EŞ VE YAKIN ANLAMLI / ANLAMDAŞ KELİMELER
Yazılışları ve okunuşları farklı anlamları aynı olan sözcüklere eş anlamlı (anlamdaş) kelimeler-sözcükler denir.
* Bunlar cümlede birbiriyle yer değiştirdiklerinde cümlenin anlamında değişiklik ve bozulma olmaz. Yukarıda örnekler verilmiştir.

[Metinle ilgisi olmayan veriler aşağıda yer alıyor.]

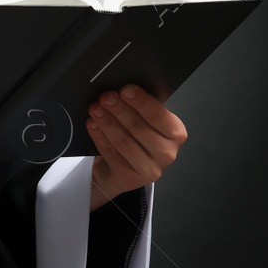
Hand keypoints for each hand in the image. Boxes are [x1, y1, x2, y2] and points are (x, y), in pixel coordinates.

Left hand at [84, 84, 185, 210]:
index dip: (141, 102)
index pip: (159, 115)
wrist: (124, 168)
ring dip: (106, 122)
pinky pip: (111, 153)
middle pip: (139, 127)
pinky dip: (99, 136)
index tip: (125, 89)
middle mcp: (167, 153)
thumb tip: (121, 89)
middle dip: (119, 109)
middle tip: (105, 97)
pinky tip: (92, 124)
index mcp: (176, 133)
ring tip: (95, 109)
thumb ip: (140, 106)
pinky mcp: (130, 179)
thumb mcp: (146, 120)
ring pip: (124, 141)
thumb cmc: (137, 137)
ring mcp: (149, 169)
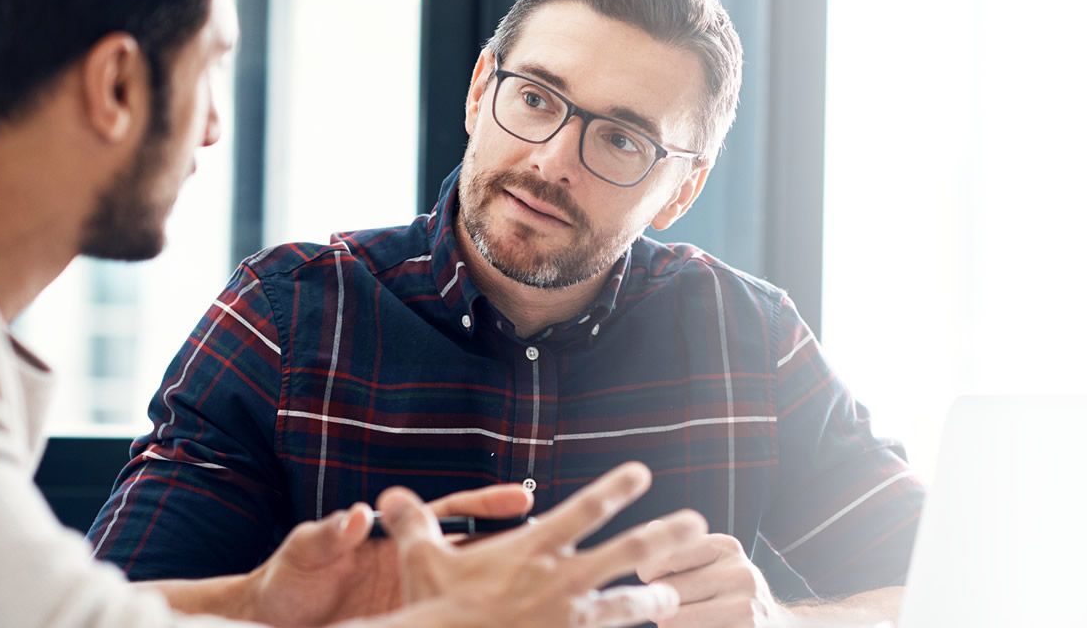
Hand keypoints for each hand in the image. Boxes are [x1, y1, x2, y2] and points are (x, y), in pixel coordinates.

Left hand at [244, 483, 534, 626]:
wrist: (268, 623)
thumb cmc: (284, 582)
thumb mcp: (302, 554)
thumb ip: (329, 534)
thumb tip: (359, 515)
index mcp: (393, 539)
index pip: (448, 515)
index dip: (486, 505)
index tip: (520, 499)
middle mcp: (412, 568)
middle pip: (476, 554)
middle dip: (517, 549)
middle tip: (556, 546)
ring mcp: (414, 600)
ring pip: (469, 592)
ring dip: (505, 590)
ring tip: (552, 592)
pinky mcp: (411, 623)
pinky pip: (445, 620)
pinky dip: (474, 619)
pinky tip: (508, 623)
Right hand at [377, 462, 707, 627]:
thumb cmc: (434, 612)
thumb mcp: (423, 564)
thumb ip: (415, 526)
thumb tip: (388, 497)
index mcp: (535, 550)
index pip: (585, 508)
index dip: (617, 487)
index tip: (641, 473)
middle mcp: (563, 580)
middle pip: (630, 551)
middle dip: (666, 535)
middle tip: (697, 524)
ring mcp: (572, 619)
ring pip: (629, 604)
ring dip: (655, 598)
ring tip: (673, 596)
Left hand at [643, 531, 791, 627]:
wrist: (770, 623)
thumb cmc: (728, 592)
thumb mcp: (711, 562)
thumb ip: (680, 547)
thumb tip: (654, 529)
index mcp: (727, 548)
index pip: (665, 557)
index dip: (649, 574)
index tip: (657, 579)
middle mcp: (739, 573)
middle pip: (667, 591)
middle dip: (660, 603)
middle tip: (676, 606)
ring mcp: (744, 607)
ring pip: (672, 619)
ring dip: (670, 624)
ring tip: (689, 620)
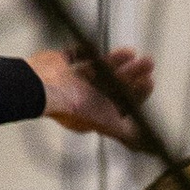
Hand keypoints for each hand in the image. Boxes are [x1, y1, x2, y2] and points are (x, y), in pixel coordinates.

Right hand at [28, 43, 156, 147]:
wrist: (40, 86)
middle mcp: (83, 97)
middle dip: (133, 73)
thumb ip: (123, 131)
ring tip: (132, 52)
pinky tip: (99, 48)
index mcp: (93, 112)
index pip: (120, 103)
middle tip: (148, 62)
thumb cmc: (70, 106)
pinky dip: (88, 52)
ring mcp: (71, 80)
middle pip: (114, 84)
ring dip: (116, 60)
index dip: (137, 93)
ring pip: (99, 68)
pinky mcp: (61, 64)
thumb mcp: (104, 122)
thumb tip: (142, 141)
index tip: (149, 81)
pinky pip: (77, 55)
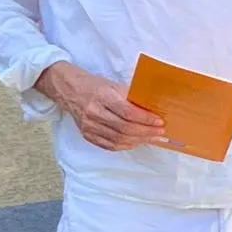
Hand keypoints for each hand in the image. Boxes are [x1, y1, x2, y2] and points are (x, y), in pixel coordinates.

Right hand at [35, 61, 166, 151]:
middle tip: (160, 132)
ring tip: (152, 138)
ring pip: (118, 139)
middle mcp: (94, 112)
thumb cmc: (97, 87)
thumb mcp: (115, 86)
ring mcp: (89, 126)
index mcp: (102, 96)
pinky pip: (110, 145)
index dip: (145, 119)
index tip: (159, 121)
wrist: (71, 91)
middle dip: (146, 132)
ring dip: (139, 140)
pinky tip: (136, 142)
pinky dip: (126, 145)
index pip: (127, 112)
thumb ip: (132, 98)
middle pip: (124, 128)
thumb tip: (154, 111)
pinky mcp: (87, 135)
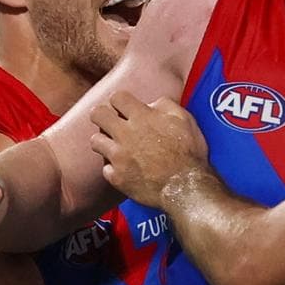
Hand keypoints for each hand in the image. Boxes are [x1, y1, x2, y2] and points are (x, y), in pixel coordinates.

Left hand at [90, 92, 208, 207]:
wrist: (186, 187)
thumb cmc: (189, 154)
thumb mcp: (185, 120)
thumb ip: (166, 105)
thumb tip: (152, 104)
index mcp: (142, 118)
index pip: (117, 97)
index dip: (120, 100)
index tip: (124, 107)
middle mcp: (125, 135)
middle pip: (97, 114)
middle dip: (102, 115)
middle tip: (111, 121)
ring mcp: (119, 157)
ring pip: (95, 141)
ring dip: (104, 141)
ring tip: (115, 145)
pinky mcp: (117, 178)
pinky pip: (105, 168)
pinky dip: (113, 168)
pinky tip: (124, 168)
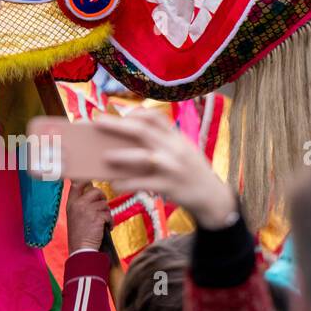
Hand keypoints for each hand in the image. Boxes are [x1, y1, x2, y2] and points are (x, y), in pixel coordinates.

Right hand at [65, 181, 109, 251]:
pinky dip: (110, 222)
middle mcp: (78, 204)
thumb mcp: (74, 216)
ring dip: (107, 214)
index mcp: (71, 203)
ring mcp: (87, 210)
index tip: (91, 181)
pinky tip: (106, 228)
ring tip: (102, 223)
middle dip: (102, 198)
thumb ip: (80, 204)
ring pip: (104, 204)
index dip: (85, 181)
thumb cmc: (79, 234)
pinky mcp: (97, 217)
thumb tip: (93, 190)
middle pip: (95, 191)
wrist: (82, 249)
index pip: (76, 185)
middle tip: (103, 207)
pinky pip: (109, 214)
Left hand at [98, 111, 237, 229]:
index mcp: (177, 138)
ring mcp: (173, 168)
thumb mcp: (183, 149)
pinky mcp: (170, 187)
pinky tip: (115, 183)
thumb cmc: (190, 170)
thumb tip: (127, 133)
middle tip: (98, 121)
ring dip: (122, 156)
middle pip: (143, 131)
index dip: (137, 113)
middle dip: (118, 125)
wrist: (212, 197)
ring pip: (144, 158)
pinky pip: (144, 183)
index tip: (122, 114)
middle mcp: (175, 149)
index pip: (156, 117)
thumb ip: (163, 139)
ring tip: (105, 156)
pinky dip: (128, 183)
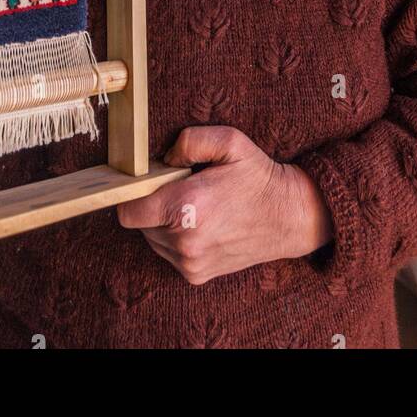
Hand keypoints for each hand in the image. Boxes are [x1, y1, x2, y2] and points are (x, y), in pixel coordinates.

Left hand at [116, 125, 333, 285]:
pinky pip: (168, 254)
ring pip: (152, 239)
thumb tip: (162, 159)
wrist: (288, 216)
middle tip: (184, 188)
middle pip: (140, 223)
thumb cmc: (257, 176)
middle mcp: (185, 242)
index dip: (132, 194)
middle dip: (153, 204)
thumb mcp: (229, 141)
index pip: (128, 211)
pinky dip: (176, 239)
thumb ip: (189, 140)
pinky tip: (201, 224)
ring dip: (164, 223)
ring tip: (196, 206)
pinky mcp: (196, 276)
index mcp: (187, 208)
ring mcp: (190, 263)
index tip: (148, 182)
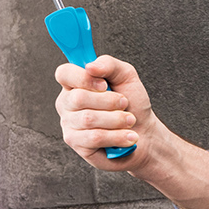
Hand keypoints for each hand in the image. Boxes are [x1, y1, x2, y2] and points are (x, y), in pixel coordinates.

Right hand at [54, 54, 155, 169]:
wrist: (144, 133)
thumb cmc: (132, 104)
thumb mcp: (126, 76)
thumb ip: (109, 64)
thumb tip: (90, 66)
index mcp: (75, 84)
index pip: (63, 73)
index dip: (83, 78)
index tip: (104, 84)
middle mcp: (67, 103)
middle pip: (78, 98)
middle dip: (110, 101)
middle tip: (124, 103)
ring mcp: (69, 124)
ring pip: (88, 119)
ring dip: (117, 119)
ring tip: (130, 121)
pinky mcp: (77, 143)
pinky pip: (95, 137)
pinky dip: (117, 136)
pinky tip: (127, 136)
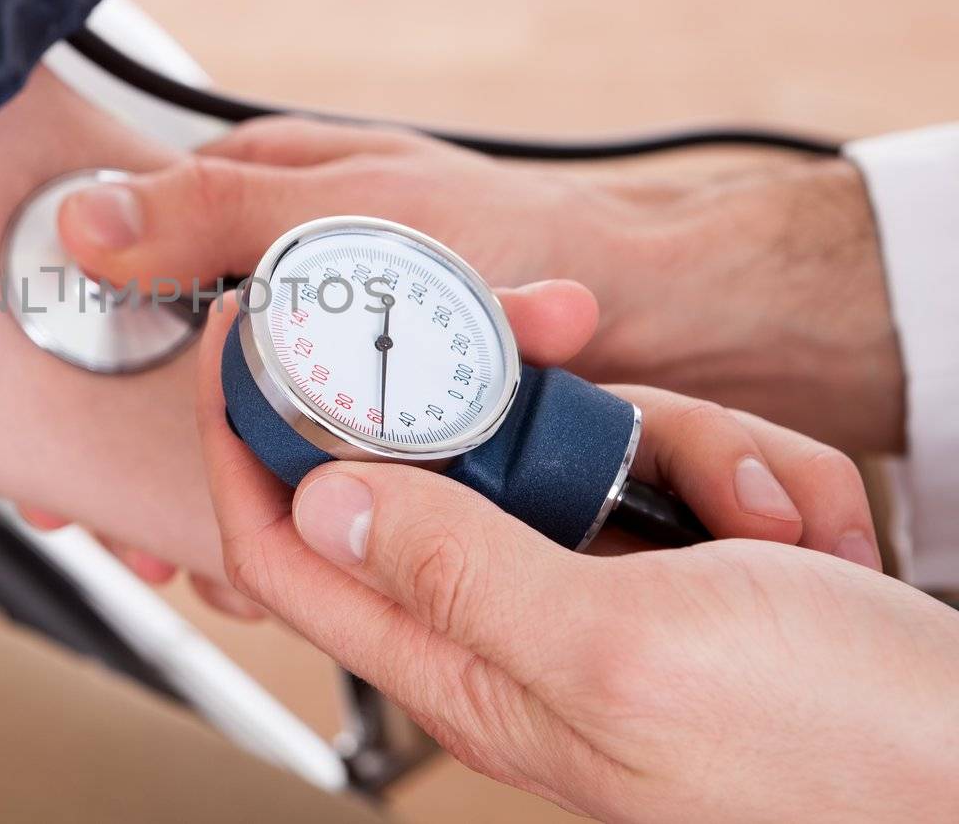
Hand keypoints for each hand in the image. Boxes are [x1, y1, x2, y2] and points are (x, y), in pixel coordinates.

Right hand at [59, 117, 903, 452]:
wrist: (662, 300)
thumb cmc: (522, 223)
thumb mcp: (355, 206)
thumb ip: (222, 214)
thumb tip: (88, 218)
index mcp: (259, 194)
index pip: (137, 260)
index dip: (96, 344)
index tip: (65, 432)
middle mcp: (285, 262)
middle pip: (173, 354)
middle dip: (135, 445)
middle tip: (104, 518)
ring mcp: (329, 330)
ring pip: (233, 412)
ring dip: (201, 482)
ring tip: (160, 544)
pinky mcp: (374, 392)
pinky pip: (301, 448)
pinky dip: (278, 496)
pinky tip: (255, 535)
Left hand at [195, 298, 957, 822]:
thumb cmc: (837, 754)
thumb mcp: (621, 647)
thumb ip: (456, 572)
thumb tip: (324, 502)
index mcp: (467, 664)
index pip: (292, 549)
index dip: (247, 441)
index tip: (245, 334)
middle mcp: (514, 623)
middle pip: (438, 462)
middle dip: (505, 388)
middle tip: (567, 328)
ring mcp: (600, 585)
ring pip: (568, 439)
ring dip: (676, 441)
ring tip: (766, 514)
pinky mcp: (675, 555)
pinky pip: (667, 458)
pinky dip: (741, 467)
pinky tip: (801, 528)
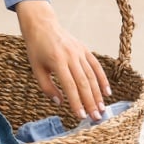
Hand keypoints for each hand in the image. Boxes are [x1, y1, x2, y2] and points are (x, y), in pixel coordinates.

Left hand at [15, 0, 111, 121]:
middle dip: (90, 102)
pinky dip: (102, 79)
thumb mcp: (36, 68)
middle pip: (83, 82)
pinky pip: (96, 66)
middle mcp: (71, 56)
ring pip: (91, 76)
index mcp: (57, 61)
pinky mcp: (84, 49)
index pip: (69, 86)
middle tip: (96, 118)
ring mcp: (79, 51)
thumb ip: (47, 87)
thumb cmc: (37, 49)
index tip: (81, 116)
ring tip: (101, 109)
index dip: (76, 102)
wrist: (42, 25)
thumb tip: (60, 103)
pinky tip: (107, 92)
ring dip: (98, 94)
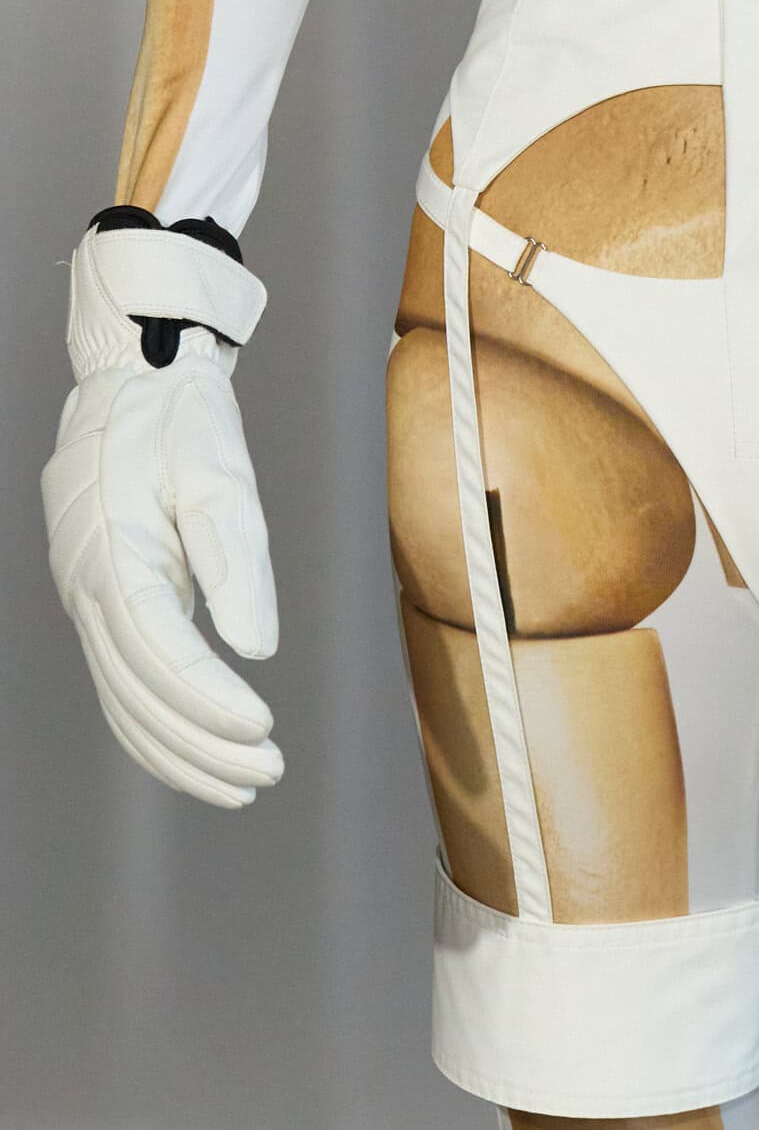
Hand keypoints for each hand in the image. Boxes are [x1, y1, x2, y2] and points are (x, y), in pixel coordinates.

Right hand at [42, 219, 282, 808]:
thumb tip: (257, 646)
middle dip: (202, 743)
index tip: (262, 729)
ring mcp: (87, 597)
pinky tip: (201, 753)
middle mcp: (89, 585)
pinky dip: (159, 727)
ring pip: (124, 701)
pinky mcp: (102, 600)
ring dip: (181, 752)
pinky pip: (122, 683)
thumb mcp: (216, 468)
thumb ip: (235, 556)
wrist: (135, 379)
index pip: (158, 651)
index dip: (209, 700)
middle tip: (268, 772)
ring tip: (244, 783)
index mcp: (114, 552)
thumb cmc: (179, 418)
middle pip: (138, 692)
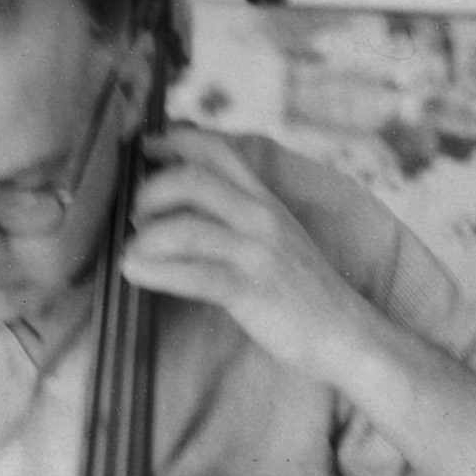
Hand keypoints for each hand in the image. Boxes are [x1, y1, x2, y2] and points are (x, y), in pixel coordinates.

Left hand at [123, 125, 376, 385]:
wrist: (346, 335)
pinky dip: (154, 270)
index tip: (143, 148)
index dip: (172, 141)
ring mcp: (257, 252)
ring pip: (185, 227)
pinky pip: (192, 274)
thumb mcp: (278, 242)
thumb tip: (188, 209)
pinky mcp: (250, 289)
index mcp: (266, 201)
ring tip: (129, 253)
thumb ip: (240, 219)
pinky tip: (133, 273)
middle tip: (134, 216)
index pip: (216, 150)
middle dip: (150, 192)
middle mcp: (261, 216)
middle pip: (191, 180)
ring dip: (146, 238)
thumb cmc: (306, 296)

* Sözcüklerin eş anlamlı olup olmadıkları, cümle içindeki kullanımlarından belli olur. Yani bir sözcüğün farklı cümlelerde değişik eş anlamları karşımıza çıkabilir.
Örnek :
- Kömür karası gözleri ışıl ışıl parlıyordu. (Kara-Siyah)
- Dost, kara günde belli olur. (Kara-Kötü)
* Eş anlamlılıkla ilgili sorular, bazen "altı çizili sözcüğün cümleye kattığı anlam", "hangisinde...anlamı vardır?" gibi de sorulabilir.
Anlamdaş (eş anlamlı) olmadıkları halde zaman zaman birbirinin yerine kullanılan sözcüklere yakın anlamlı sözcükler denir. Bakmak, görmek, izlemek, seyretmek gibi.